- [Excerpt to read]
I'm sure a lot of you have played New Leaf in the last 2 days, but I'm wondering how long others (like myself) have gone without playing. Wondering if their villager are worried yet...


----------



## Brookie (May 12, 2017)

I've gone a full 1.3 years without playing. XD


----------



## Visuals (May 12, 2017)

I went without playing for a year before I started back up about a month ago


----------



## MorphiGalaxi (May 12, 2017)

Probably a year at some point, but I usually play it whenever I can.


----------



## NinelivesBobcat (May 13, 2017)

As of this comment, it's been a few hours since I last played New Leaf. lol


----------



## DJStarstryker (May 13, 2017)

About the beginning of February of this year. I've just been super busy thanks to IRL things, like moving. I hope to get back into the game soon. There's still tons of post-update items I need.


----------



## Scrafty (May 14, 2017)

It's been a few months. But I remember the day I stopped playing so I'll change the date back before I load my save.


----------



## xSuperMario64x (May 14, 2017)

Scrafty said:


> It's been a few months. But I remember the day I stopped playing so I'll change the date back before I load my save.



That's what I usually do. I stopped playing March 20th, so I'll just set it back to that date and TT to work my way up to the current date.


----------



## Mink777 (May 14, 2017)

Around January, I believe.


----------



## mermaidshelf (May 17, 2017)

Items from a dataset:
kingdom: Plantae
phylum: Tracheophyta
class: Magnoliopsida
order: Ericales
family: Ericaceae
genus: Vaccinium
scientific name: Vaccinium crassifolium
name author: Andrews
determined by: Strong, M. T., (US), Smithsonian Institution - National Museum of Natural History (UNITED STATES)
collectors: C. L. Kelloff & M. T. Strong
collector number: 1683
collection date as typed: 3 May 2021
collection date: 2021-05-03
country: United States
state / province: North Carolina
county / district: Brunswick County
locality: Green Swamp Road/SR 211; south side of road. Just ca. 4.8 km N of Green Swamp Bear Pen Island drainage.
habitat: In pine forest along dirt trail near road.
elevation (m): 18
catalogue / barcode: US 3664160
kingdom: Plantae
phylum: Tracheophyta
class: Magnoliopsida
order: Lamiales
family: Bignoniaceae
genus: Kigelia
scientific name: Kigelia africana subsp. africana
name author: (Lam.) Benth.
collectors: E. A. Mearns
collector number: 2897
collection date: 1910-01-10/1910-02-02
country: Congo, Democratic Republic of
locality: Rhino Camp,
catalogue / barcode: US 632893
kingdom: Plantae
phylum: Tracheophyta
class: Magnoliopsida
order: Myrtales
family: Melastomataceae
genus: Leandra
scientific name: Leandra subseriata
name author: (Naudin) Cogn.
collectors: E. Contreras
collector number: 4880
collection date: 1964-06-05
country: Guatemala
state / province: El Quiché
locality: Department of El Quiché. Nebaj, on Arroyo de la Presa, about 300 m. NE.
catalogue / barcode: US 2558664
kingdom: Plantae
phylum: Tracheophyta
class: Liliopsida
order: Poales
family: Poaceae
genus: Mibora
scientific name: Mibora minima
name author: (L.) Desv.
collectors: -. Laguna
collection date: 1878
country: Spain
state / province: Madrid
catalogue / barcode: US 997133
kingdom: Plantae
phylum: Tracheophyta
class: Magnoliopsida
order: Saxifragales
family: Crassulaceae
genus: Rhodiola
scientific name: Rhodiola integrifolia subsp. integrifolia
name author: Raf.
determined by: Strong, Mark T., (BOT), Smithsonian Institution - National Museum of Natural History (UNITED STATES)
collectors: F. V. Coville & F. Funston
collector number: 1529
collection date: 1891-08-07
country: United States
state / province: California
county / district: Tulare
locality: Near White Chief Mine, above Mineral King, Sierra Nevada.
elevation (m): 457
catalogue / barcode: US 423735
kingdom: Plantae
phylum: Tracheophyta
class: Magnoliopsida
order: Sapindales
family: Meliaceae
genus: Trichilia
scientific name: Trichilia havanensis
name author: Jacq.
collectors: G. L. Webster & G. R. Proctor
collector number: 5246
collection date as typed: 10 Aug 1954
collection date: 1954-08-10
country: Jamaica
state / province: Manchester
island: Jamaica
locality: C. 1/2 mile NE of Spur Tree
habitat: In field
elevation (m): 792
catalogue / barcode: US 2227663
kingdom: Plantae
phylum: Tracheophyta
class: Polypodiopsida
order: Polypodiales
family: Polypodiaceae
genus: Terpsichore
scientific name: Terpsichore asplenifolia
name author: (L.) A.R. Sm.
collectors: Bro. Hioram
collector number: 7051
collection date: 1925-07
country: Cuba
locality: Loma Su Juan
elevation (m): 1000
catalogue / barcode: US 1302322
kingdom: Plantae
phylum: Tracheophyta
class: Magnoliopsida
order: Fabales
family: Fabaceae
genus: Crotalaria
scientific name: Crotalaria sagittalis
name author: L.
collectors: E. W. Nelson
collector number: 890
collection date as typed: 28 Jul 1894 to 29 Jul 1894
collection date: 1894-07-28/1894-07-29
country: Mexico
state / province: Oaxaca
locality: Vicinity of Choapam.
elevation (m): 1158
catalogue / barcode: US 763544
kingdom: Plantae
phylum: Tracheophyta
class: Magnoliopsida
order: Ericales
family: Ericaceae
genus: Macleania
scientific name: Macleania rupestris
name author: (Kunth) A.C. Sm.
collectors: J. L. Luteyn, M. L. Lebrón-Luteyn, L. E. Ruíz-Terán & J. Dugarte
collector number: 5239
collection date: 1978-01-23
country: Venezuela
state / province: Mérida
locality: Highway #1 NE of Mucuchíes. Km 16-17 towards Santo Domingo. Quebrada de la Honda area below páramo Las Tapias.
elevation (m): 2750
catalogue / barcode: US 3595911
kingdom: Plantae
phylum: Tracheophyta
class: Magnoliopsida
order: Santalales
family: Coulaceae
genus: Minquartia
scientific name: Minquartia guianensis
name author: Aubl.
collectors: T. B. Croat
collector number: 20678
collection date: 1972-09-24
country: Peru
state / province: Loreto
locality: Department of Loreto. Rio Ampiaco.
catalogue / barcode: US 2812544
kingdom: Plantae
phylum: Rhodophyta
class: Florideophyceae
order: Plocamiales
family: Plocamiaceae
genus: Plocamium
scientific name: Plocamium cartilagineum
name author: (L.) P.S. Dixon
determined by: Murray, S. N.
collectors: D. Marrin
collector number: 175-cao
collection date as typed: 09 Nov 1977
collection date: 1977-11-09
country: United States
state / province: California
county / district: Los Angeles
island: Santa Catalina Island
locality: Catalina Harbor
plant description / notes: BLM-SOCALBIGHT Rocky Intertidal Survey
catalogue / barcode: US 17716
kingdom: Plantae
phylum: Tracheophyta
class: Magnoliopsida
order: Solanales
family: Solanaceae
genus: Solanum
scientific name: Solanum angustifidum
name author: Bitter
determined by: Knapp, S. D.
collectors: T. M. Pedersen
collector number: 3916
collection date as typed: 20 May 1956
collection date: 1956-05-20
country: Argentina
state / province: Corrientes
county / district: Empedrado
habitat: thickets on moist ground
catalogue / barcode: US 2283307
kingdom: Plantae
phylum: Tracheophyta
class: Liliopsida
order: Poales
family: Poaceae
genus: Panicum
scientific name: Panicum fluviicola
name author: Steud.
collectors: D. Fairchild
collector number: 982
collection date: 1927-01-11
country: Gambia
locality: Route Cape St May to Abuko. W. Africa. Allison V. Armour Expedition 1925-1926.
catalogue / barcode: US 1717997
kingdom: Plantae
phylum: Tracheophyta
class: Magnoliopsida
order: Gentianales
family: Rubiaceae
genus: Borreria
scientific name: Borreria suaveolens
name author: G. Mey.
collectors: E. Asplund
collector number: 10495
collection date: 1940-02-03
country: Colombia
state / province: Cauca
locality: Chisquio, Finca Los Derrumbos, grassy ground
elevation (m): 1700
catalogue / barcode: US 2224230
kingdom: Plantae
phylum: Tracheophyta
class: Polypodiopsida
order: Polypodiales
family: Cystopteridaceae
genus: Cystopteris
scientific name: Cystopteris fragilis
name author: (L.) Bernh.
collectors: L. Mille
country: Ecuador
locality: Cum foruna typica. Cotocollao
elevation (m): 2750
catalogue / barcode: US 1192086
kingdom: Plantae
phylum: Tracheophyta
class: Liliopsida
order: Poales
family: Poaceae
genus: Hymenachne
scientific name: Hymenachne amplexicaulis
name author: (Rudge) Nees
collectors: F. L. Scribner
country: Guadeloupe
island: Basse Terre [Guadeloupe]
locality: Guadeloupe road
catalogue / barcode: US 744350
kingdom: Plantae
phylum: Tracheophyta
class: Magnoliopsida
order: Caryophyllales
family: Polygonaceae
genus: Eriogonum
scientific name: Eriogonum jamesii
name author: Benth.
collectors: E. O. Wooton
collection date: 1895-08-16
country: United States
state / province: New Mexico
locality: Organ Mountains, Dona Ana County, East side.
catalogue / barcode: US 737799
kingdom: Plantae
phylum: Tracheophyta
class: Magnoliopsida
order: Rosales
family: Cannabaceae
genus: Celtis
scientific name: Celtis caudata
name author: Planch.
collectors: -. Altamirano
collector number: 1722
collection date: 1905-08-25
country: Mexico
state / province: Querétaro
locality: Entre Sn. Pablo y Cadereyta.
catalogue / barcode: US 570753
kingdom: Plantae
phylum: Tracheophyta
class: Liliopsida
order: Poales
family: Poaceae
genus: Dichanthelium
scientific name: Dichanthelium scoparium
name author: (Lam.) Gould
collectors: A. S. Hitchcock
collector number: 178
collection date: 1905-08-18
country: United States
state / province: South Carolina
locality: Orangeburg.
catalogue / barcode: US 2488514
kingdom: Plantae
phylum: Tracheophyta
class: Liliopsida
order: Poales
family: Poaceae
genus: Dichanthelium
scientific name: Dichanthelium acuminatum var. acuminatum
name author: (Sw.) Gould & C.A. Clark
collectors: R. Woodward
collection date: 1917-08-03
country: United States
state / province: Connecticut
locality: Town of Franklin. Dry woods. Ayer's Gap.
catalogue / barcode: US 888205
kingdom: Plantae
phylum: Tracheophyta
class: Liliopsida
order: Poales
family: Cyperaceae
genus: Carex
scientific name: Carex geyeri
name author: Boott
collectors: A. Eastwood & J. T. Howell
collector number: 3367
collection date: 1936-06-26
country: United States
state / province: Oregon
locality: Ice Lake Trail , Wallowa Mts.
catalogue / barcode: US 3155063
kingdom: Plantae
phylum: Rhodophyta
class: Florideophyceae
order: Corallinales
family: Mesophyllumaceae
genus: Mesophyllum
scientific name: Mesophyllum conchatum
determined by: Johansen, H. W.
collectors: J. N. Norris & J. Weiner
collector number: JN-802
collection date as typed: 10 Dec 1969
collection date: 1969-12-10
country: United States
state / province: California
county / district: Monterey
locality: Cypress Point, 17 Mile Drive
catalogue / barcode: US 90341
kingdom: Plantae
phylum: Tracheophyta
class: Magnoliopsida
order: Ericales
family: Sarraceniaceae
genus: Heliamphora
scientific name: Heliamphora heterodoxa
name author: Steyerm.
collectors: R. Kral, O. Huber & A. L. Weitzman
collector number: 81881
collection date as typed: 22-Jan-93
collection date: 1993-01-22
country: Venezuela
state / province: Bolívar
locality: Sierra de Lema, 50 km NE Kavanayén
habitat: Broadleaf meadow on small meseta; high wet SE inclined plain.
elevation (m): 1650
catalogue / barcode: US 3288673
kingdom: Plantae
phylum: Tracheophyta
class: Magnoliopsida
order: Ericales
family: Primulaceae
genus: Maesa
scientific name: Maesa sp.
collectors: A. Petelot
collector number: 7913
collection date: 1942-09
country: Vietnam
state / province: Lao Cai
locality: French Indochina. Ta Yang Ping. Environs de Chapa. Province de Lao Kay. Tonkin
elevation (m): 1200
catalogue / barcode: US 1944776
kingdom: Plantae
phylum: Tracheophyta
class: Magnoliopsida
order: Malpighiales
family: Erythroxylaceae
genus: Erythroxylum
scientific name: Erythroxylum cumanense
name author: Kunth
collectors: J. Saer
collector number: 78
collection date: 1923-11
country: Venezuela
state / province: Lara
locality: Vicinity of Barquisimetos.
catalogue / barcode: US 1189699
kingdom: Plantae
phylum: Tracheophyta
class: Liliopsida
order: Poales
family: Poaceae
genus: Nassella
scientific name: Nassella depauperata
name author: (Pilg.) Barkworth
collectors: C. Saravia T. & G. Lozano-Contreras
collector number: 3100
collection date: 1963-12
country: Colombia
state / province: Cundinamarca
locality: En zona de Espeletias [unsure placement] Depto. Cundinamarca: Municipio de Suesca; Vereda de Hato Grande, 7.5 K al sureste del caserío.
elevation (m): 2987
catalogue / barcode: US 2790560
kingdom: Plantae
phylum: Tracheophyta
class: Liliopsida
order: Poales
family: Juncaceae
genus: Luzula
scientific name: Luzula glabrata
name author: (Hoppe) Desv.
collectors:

- [Written request]
According to the forum thread about New Leaf, on what date did xSuperMario64x stop playing?

- [Written response]
March 20th